The most amazing thing happened to me last night. I got my first ever Facebook Flounce!
Earlier in the day, I made an exasperated post on Facebook about how irritated I am with online debate of GMOs when people on both sides keep spouting complete bullshit. It was simple, really: “I swear, I’m really going to unload a tome on the next idiot that tells me that “selective breeding and hybridization aren’t genetic manipulation”!” The irritant isn’t that I think direct genetic manipulation is perfectly identical to selective breeding and hybridization, it’s that those who oppose GMO’s can’t even be rational enough to accept basic science, i.e. that they *are* genetic manipulation, if much less precise and with higher risk of unintended consequences.
The content of the thread is neither here nor there (if you care, you can find it at https://www.facebook.com/blaise.hartley/posts/10100145482129616?comment_id=10100145633790686), but the results of the discussion are. A friend I know in real life from our local atheist/agnostic community is both a published author and fairly well read blogger. We’ll call him ‘Hank’. Hank is, generally speaking, a fairly rational fellow, if a bit dated in a few of his attitudes (he is, I believe, in his late sixties), but of late, he’s become a bit tin-foil hattish about the GMO debate, rejecting logical, science-backed arguments with ill temper and insults rather than actual discourse. Well, apparently my post rubbed him the wrong way, and he jumped in, metaphorical fists flying, telling me that a) I was saying that direct genetic manipulation and breeding are the same thing, b) that I was literally lying to people, and c) that I was not a “science-minded person”.
I have a diverse group of Facebook friends, because I enjoy spirited debates. I find that friends who are willing to challenge my positions force me to research them and think them through much better than I might otherwise. This diverse group descended upon Hank’s comments with surprisingly good temper, but little respect for his aggressive and ill-considered statements. He really got into it with them (all while I was AFK). When I returned, I followed through on my threat to ‘drop a tome’, with the following text (which I only include snippets of to show that I was trying to be mellow about the whole thing in retrospect):
Selective breeding is genetic manipulation. By selecting specific traits in an organism, inadvertently or not, you are picking genes you wish to express in *all* members of the breed. You isolate the gene or genes by selection, then breed the selected organisms to produce a new generation. You then again isolate the gene or genes by isolating the individuals with the best expression of the trait, meaning the gene or genes you desire.

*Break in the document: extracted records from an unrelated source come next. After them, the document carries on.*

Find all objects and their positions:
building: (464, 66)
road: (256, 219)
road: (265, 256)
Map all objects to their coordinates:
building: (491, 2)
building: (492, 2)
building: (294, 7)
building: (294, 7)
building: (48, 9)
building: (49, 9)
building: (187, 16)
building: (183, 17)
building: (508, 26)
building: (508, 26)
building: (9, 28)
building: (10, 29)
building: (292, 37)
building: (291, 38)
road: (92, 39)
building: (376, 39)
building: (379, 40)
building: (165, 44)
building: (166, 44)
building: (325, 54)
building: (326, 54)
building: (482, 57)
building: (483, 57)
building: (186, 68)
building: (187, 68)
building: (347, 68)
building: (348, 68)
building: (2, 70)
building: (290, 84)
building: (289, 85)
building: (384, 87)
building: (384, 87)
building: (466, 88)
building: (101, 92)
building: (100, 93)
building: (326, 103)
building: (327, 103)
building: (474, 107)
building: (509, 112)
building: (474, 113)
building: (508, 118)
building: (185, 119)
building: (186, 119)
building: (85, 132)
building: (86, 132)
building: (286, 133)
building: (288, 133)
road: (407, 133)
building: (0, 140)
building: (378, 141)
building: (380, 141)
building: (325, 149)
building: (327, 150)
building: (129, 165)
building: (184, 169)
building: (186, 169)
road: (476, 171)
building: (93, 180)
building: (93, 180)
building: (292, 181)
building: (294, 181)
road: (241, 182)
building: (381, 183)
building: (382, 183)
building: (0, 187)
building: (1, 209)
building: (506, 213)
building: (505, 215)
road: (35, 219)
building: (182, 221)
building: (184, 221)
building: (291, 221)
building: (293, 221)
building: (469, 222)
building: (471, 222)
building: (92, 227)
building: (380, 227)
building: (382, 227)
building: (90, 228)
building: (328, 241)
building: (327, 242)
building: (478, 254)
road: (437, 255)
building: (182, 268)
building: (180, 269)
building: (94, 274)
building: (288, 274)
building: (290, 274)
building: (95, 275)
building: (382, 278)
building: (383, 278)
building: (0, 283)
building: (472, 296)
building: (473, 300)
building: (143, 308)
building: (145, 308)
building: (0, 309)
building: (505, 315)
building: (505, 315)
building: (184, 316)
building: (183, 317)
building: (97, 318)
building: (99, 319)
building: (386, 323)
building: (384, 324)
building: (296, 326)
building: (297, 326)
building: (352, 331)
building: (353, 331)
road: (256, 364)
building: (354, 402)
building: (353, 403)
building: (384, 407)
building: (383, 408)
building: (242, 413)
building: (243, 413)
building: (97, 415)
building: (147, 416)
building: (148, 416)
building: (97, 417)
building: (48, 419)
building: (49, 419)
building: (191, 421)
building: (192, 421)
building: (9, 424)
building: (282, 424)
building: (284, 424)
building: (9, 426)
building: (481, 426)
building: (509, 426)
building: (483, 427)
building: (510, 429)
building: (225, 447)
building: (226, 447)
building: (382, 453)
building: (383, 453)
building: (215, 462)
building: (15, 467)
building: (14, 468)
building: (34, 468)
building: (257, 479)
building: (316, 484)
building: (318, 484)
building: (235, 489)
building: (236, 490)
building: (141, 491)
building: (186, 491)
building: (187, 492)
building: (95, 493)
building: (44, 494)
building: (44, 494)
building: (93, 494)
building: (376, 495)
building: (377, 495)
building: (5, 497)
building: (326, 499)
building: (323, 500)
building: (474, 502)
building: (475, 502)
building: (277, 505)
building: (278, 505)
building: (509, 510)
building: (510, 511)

Rinse and repeat for several generations, until you have the best possible expression of the trait/gene. …..
Hybridization, on the other hand, is almost identical to direct genetic manipulation. You take a species that has a desired gene or genes and breed it with a member of the desired destination species’ original stock. From the children, you execute selective breeding as described previously, until all members have the trait. ….
Here’s the fun bit. Sometimes, the source species for the trait is too far away from the stock species to allow a first generation hybridization. When that is the case, you first hybridize the source species with an intermediate species that is closer to the stock species. Sometimes you do this via *multiple* intermediate hybridizations, allowing the gene to be scooped out of an entirely incompatible species, and placed into your desired stock species anyway….
Now, you can argue that direct manipulation is not *exactly* the same as breeding and hybridization, and you are trivially correct, in the sense that the definitions are not perfectly identical. However, if you argue this, you are, either through poor understanding or willful disembling, basically playing a semantic game, rather than reasonably contributing to the discussion. A good argument would include some kind of scientific evidence of an actual risk posed by GMO species (of which none exists).
Again, the content is not of issue, but the tone should be, in the context of what happened next. After this main response (there were other friends who had “called me” on my threat) I directly responded to a few of Hank’s comments from the thread, correcting several of his mis-characterizations of my position and outright counterfactual statements. Within minutes, one of the friends posting to the thread made a comment about how Hank had hidden his comments from them, so the thread looked a bit insane. I was kind of shocked, and pressed for details. A few moments later, I discovered that I too could only see a crazy patchwork of non-sequiturs in the thread, all of Hank’s comments missing. I checked, and realized that his last, aggressively angry, kinda crazy comment had only been for me (it was kind of a piece of insane art, I wish I had screen-captured it!), and he had subsequently not only unfriended me, but then blocked me from his profile as well!
SO, this mature, multiply published author and noted atheist blogger showed up on my wall, started a fight with my other friends, blithered ignorantly for a couple of hours, then, when no one would take his side or accept his arguments on faith, like a high school “mean girl”, he posted a barrage of personal insults just before unfriending and blocking everyone. I should probably be offended, but somehow, I feel like I’ve achieved something!
Great job, ‘Hank’, you’ve helped me win the internets!